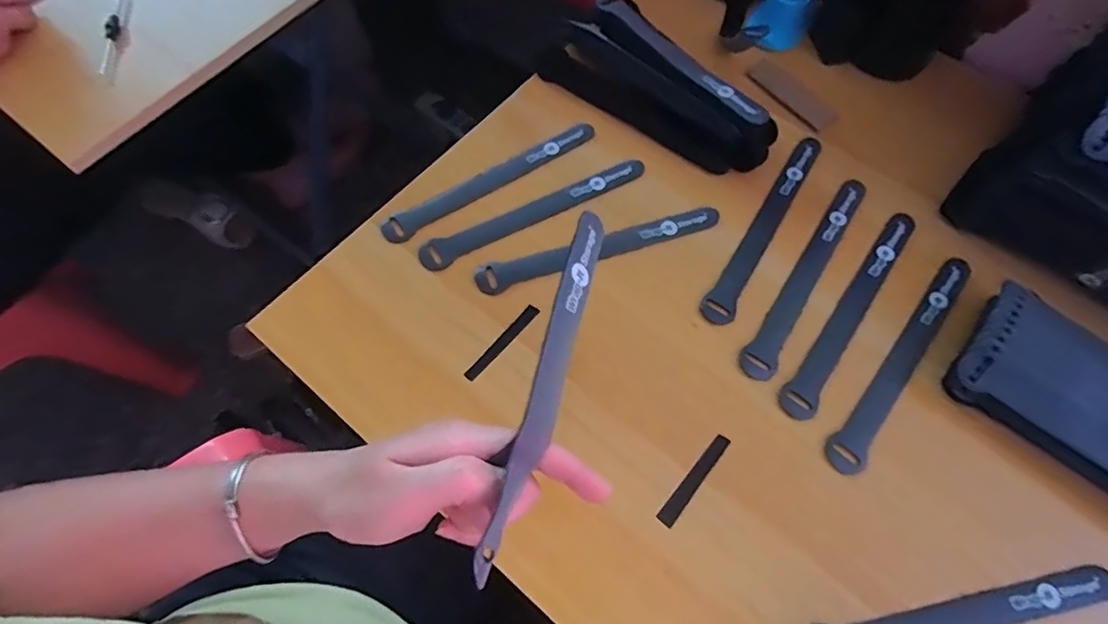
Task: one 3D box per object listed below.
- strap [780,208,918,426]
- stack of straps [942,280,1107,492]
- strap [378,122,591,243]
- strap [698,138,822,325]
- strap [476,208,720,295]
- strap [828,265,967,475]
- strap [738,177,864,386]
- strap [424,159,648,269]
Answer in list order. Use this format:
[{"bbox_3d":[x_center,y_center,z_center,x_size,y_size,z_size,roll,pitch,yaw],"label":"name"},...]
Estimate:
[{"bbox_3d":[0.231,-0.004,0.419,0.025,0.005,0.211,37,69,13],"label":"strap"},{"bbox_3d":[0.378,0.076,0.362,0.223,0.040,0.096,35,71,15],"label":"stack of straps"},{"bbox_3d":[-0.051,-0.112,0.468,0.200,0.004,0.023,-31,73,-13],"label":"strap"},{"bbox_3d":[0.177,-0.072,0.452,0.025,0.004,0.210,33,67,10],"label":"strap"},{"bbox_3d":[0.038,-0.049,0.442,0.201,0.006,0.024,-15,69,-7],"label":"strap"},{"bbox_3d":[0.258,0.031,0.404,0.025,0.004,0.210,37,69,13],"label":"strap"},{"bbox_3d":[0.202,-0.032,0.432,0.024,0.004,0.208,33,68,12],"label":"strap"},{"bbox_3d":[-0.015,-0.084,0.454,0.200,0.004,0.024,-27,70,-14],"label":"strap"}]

▶ [DIRECTIONS FOR THIS TASK]:
Return all of the entries exactly as written, but drop any pictures they hold.

▶ [SOLUTION TO THE EXERCISE]:
Task: one 3D box per object listed below.
- strap [780,208,918,426]
- stack of straps [942,280,1107,492]
- strap [378,122,591,243]
- strap [698,138,822,325]
- strap [476,208,720,295]
- strap [828,265,967,475]
- strap [738,177,864,386]
- strap [424,159,648,269]
Answer in list order. Use this format:
[{"bbox_3d":[x_center,y_center,z_center,x_size,y_size,z_size,roll,pitch,yaw],"label":"name"},...]
Estimate:
[{"bbox_3d":[0.231,-0.004,0.419,0.025,0.005,0.211,37,69,13],"label":"strap"},{"bbox_3d":[0.378,0.076,0.362,0.223,0.040,0.096,35,71,15],"label":"stack of straps"},{"bbox_3d":[-0.051,-0.112,0.468,0.200,0.004,0.023,-31,73,-13],"label":"strap"},{"bbox_3d":[0.177,-0.072,0.452,0.025,0.004,0.210,33,67,10],"label":"strap"},{"bbox_3d":[0.038,-0.049,0.442,0.201,0.006,0.024,-15,69,-7],"label":"strap"},{"bbox_3d":[0.258,0.031,0.404,0.025,0.004,0.210,37,69,13],"label":"strap"},{"bbox_3d":[0.202,-0.032,0.432,0.024,0.004,0.208,33,68,12],"label":"strap"},{"bbox_3d":[-0.015,-0.084,0.454,0.200,0.004,0.024,-27,70,-14],"label":"strap"}]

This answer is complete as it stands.